(THE TASK) Leaving out the pictures, return word for word the stretch of entries below from the line holding "der radikalislamischen Hamas" through the line holding "километров до финиша на на спуске упал Якоб".

(RECORDS TO PROCESS)
┄┄┄┄┄┄┄┄┄┄┄┄┄┄┄┄┄┄┄┄

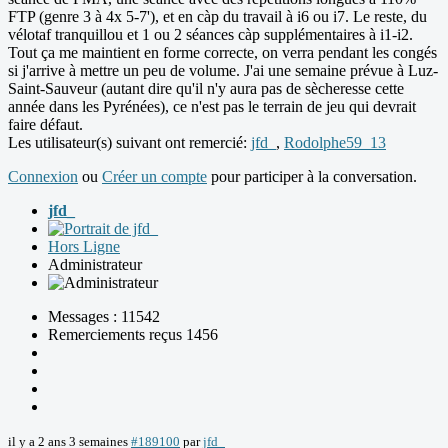
FTP (genre 3 à 4x 5-7'), et en càp du travail à i6 ou i7. Le reste, du
vélotaf tranquillou et 1 ou 2 séances càp supplémentaires à i1-i2.
Tout ça me maintient en forme correcte, on verra pendant les congés
si j'arrive à mettre un peu de volume. J'ai une semaine prévue à Luz-
Saint-Sauveur (autant dire qu'il n'y aura pas de sècheresse cette
année dans les Pyrénées), ce n'est pas le terrain de jeu qui devrait
faire défaut.
Les utilisateur(s) suivant ont remercié:
jfd_
,
Rodolphe59_13
Connexion
ou
Créer un compte
pour participer à la conversation.
jfd_
Hors Ligne
Administrateur
Messages : 11542
Remerciements reçus 1456
il y a 2 ans 3 semaines
#189100
par
jfd_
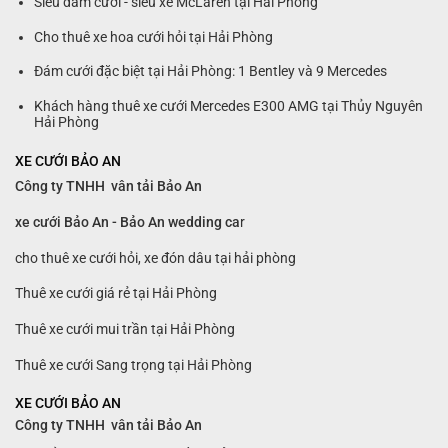
Siêu đám cưới - siêu xe McLaren tại Hải Phòng
Cho thuê xe hoa cưới hỏi tại Hải Phòng
Đám cưới đặc biệt tại Hải Phòng: 1 Bentley và 9 Mercedes
Khách hàng thuê xe cưới Mercedes E300 AMG tại Thủy Nguyên
Hải Phòng
XE CƯỚI BẢO AN
Công ty TNHH vân tải Bảo An
xe cưới Bảo An - Bảo An wedding ca
r
cho thuê xe cưới hỏi, xe đón dâu tại hải phòng
Thuê xe cưới giá rẻ tại Hải Phòng
Thuê xe cưới mui trần tại Hải Phòng
Thuê xe cưới Sang trọng tại Hải Phòng
XE CƯỚI BẢO AN
Công ty TNHH vân tải Bảo An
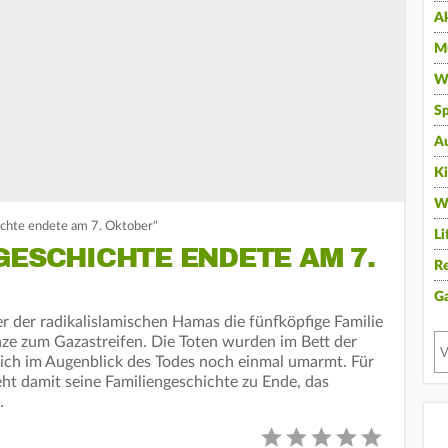
A
Mu
Wi
Sp
A
K
W
ichte endete am 7. Oktober"
Li
GESCHICHTE ENDETE AM 7.
Re
G
 der radikalislamischen Hamas die fünfköpfige Familie
ze zum Gazastreifen. Die Toten wurden im Bett der
 sich im Augenblick des Todes noch einmal umarmt. Für
eht damit seine Familiengeschichte zu Ende, das
…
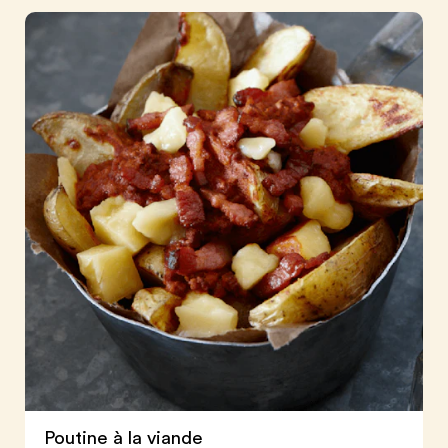
Poutine à la viande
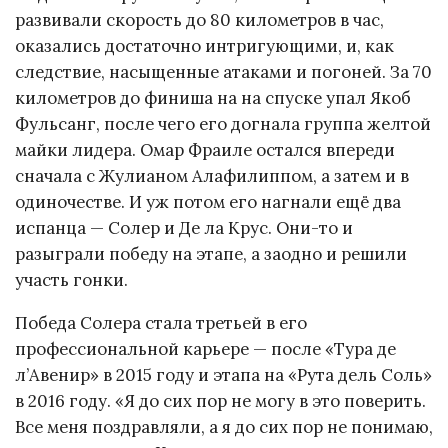
развивали скорость до 80 километров в час,
оказались достаточно интригующими, и, как
следствие, насыщенные атаками и погоней. За 70
километров до финиша на на спуске упал Якоб
Фульсанг, после чего его догнала группа желтой
майки лидера. Омар Фраиле остался впереди
сначала с Жулианом Алафилиппом, а затем и в
одиночестве. И уж потом его нагнали ещё два
испанца — Солер и Де ла Крус. Они-то и
разыграли победу на этапе, а заодно и решили
участь гонки.
Победа Солера стала третьей в его
профессиональной карьере — после «Тура де
л’Авенир» в 2015 году и этапа на «Рута дель Соль»
в 2016 году. «Я до сих пор не могу в это поверить.
Все меня поздравляли, а я до сих пор не понимаю,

┄┄┄┄┄┄┄┄┄┄┄┄┄┄┄┄┄┄┄┄

(OUTPUT FOR THIS EXERCISE)
 der radikalislamischen Hamas die fünfköpfige Familie
ze zum Gazastreifen. Die Toten wurden im Bett der
 sich im Augenblick des Todes noch einmal umarmt. Für
eht damit seine Familiengeschichte zu Ende, das
…
Poutine à la viande
развивали скорость до 80 километров в час,
оказались достаточно интригующими, и, как
следствие, насыщенные атаками и погоней. За 70
километров до финиша на на спуске упал Якоб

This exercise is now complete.